| Record extracts |
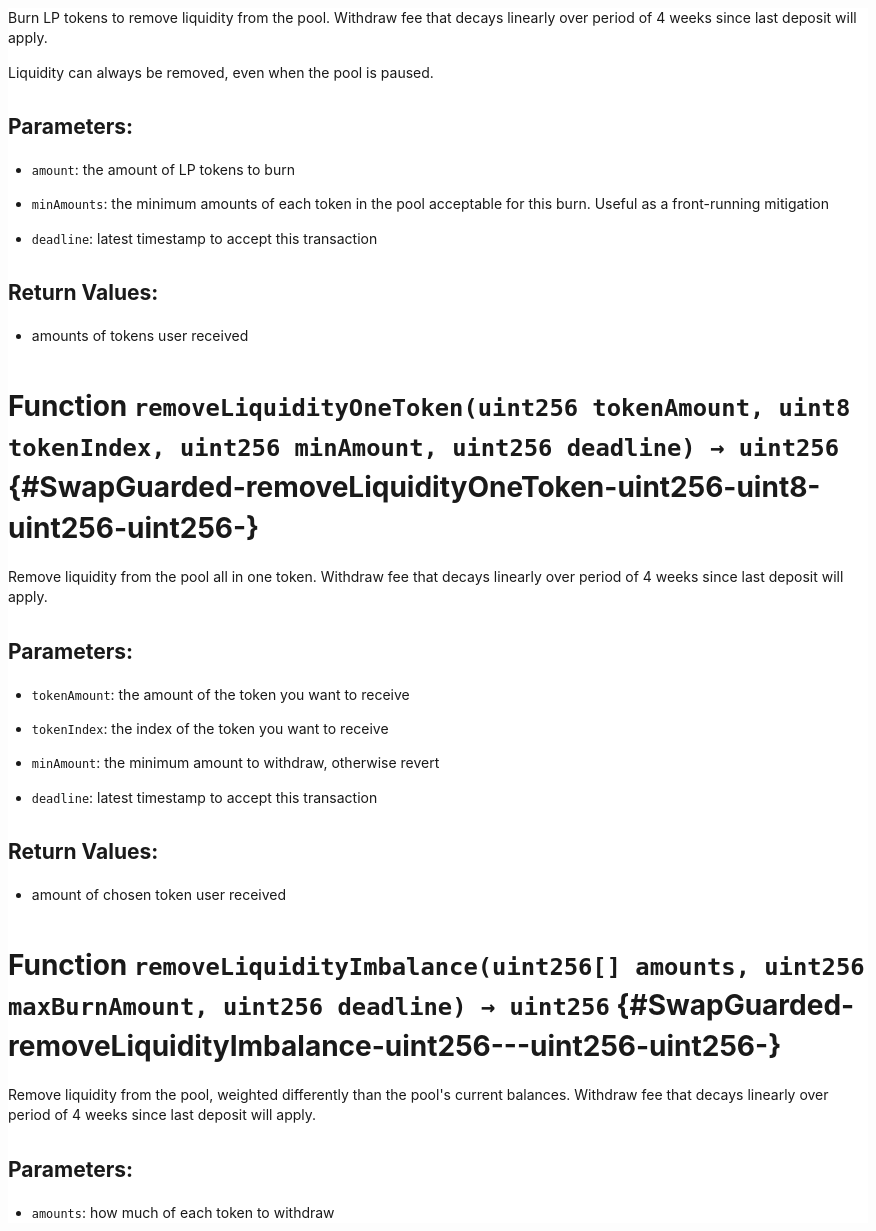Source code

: Burn LP tokens to remove liquidity from the pool. Withdraw fee that decays linearly
over period of 4 weeks since last deposit will apply.

Liquidity can always be removed, even when the pool is paused.

## Parameters:

- `amount`: the amount of LP tokens to burn

- `minAmounts`: the minimum amounts of each token in the pool
  acceptable for this burn. Useful as a front-running mitigation

- `deadline`: latest timestamp to accept this transaction

## Return Values:

- amounts of tokens user received

# Function `removeLiquidityOneToken(uint256 tokenAmount, uint8 tokenIndex, uint256 minAmount, uint256 deadline) → uint256` {#SwapGuarded-removeLiquidityOneToken-uint256-uint8-uint256-uint256-}

Remove liquidity from the pool all in one token. Withdraw fee that decays linearly
over period of 4 weeks since last deposit will apply.

## Parameters:

- `tokenAmount`: the amount of the token you want to receive

- `tokenIndex`: the index of the token you want to receive

- `minAmount`: the minimum amount to withdraw, otherwise revert

- `deadline`: latest timestamp to accept this transaction

## Return Values:

- amount of chosen token user received

# Function `removeLiquidityImbalance(uint256[] amounts, uint256 maxBurnAmount, uint256 deadline) → uint256` {#SwapGuarded-removeLiquidityImbalance-uint256---uint256-uint256-}

Remove liquidity from the pool, weighted differently than the
pool's current balances. Withdraw fee that decays linearly
over period of 4 weeks since last deposit will apply.

## Parameters:

- `amounts`: how much of each token to withdraw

| About this task |
Within the material above, show every line that includes "from".

| Answer to this problem |
: Burn LP tokens to remove liquidity from the pool. Withdraw fee that decays linearly
Remove liquidity from the pool all in one token. Withdraw fee that decays linearly
Remove liquidity from the pool, weighted differently than the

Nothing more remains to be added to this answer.